My HELOC Epiphany

17 Feb    Uncategorized
Feb 17

My HELOC Epiphany

I’m preparing to get the PMI removed on my home several months down the road, and to lower the costs, I’m working with my local bank to apply for a HELOC (home equity line of credit) and which would include a free home appraisal—and would potentially allow me to get around the appraisal costs when it was officially time to get the PMI removed. On the other hand, if I go ahead and get the HELOC now, it would allow me to finance some minor home improvements at a lower interest rate than unsecured, consumer-based credit.

 

Here’s the thing that caused my HELOC epiphany: My local banker tells me that “home appraisals aren’t really that much money.” Now because I’ve done some marketing work for real estate and home improvement companies in the past, I happen to know that the average cost of a home appraisal is $300-$500. I just couldn’t but think in real-time: what the hell, $500 is a decent chunk of change.

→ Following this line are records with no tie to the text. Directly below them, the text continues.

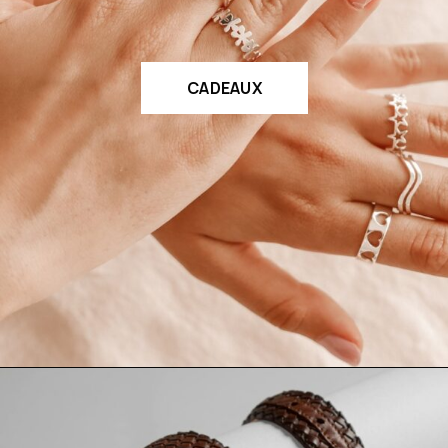
CADEAUX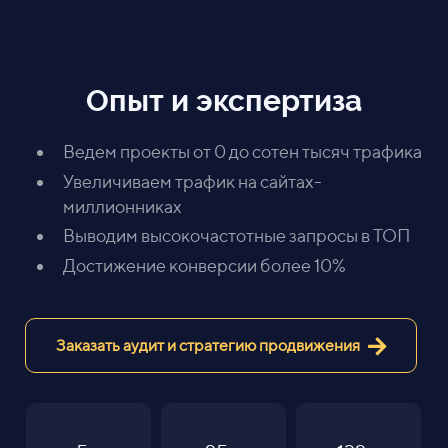
Опыт и экспертиза
Ведем проекты от 0 до сотен тысяч трафика
Увеличиваем трафик на сайтах-
миллионниках
Выводим высокочастотные запросы в ТОП
Достижение конверсии более 10%
Заказать аудит и стратегию продвижения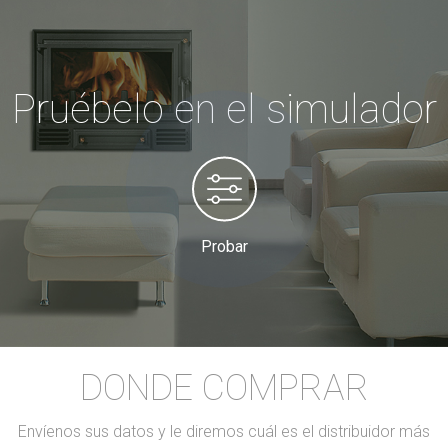
Pruébelo en el simulador
Probar
DONDE COMPRAR
Envíenos sus datos y le diremos cuál es el distribuidor más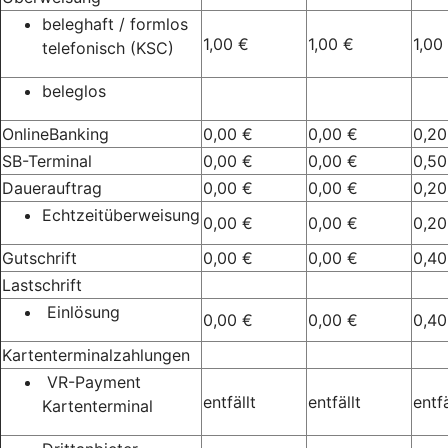
beleghaft / formlos
1,00 €
1,00 €
1,00
telefonisch (KSC)
beleglos
OnlineBanking
0,00 €
0,00 €
0,20
SB-Terminal
0,00 €
0,00 €
0,50
Dauerauftrag
0,00 €
0,00 €
0,20
Echtzeitüberweisung
0,00 €
0,00 €
0,20
Gutschrift
0,00 €
0,00 €
0,40
Lastschrift
Einlösung
0,00 €
0,00 €
0,40
Kartenterminalzahlungen
VR-Payment
entfällt
entfällt
entfä
Kartenterminal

Which leads me to think about when I was 16 and $500 felt like a veritable fortune. To the average person on the street—whatever in the hell that means—it’s surely a veritable fortune. So yeah, saving on the cost of the appraisal would feel like a pretty sizable win for me.

 

It also triggers another recurring thought I have about money: The first dollar you receive on the job in a day, week, month, or year has a tremendously different personal value than, say, the millionth dollar you receive on the job. People who make a million dollars a year have a fundamentally different relationship to the individual dollars than the person who earns only a single dollar or a thousand dollars or ten thousand or a hundred thousand, even though the value of the individual units are supposedly the same. $500 would buy so many meals and basic necessities for people who need them. I want another $500 to try to pay down student loan debt among other things.

 

It’s like another thought I have that attempts to process the impossibility and inevitability of having a relationship to money: “You take a thousand dollars here and a thousand dollars there and pretty soon it adds up to real money.” But of course, it would still take quite a while to reach $50 billion dollars and become too busy to pick up, say, $25,000 off the street:

 

 

Maybe the craziest thing is I think these things, but I also don’t consider myself a socialist. Just someone who believes more highly regulated financial markets based on identifying value instead of indiscriminate capital formation. Which I realize makes me a socialist to a lot of conventional, two-dimensional capitalists out there. Put me in a room with a bunch of self-identified socialists and it won’t take long for me to find something to disagree with. (I realize this characterization makes me seem judgy and self-righteous, but I can’t seem to escape it).

 

My spouse, ever the logician, tells me this is a thinking error. I, myself, always the fool, tell her all thoughts are flawed. My sister-in-law, forever the mental health professional, explains that thinking errors have a more specific meaning in a psychological context. Thinking errors are like thoughts that take you down the wrong path in a maze. It doesn’t really matter why you took that path or what’s at the end of it. It’s not going to help you get out of the maze. Oh yeah, I say, well, what if the major financial institutions of the world and the telecommunications company of the world have designed a system where it’s not a maze but a labyrinth in which the entry door closes behind you. What then? Do we sit down on the path, or do we keep scratching at the walls? I’m a grouchy old curmudgeon, and I worry for the day when I stop being a grouchy old curmudgeon.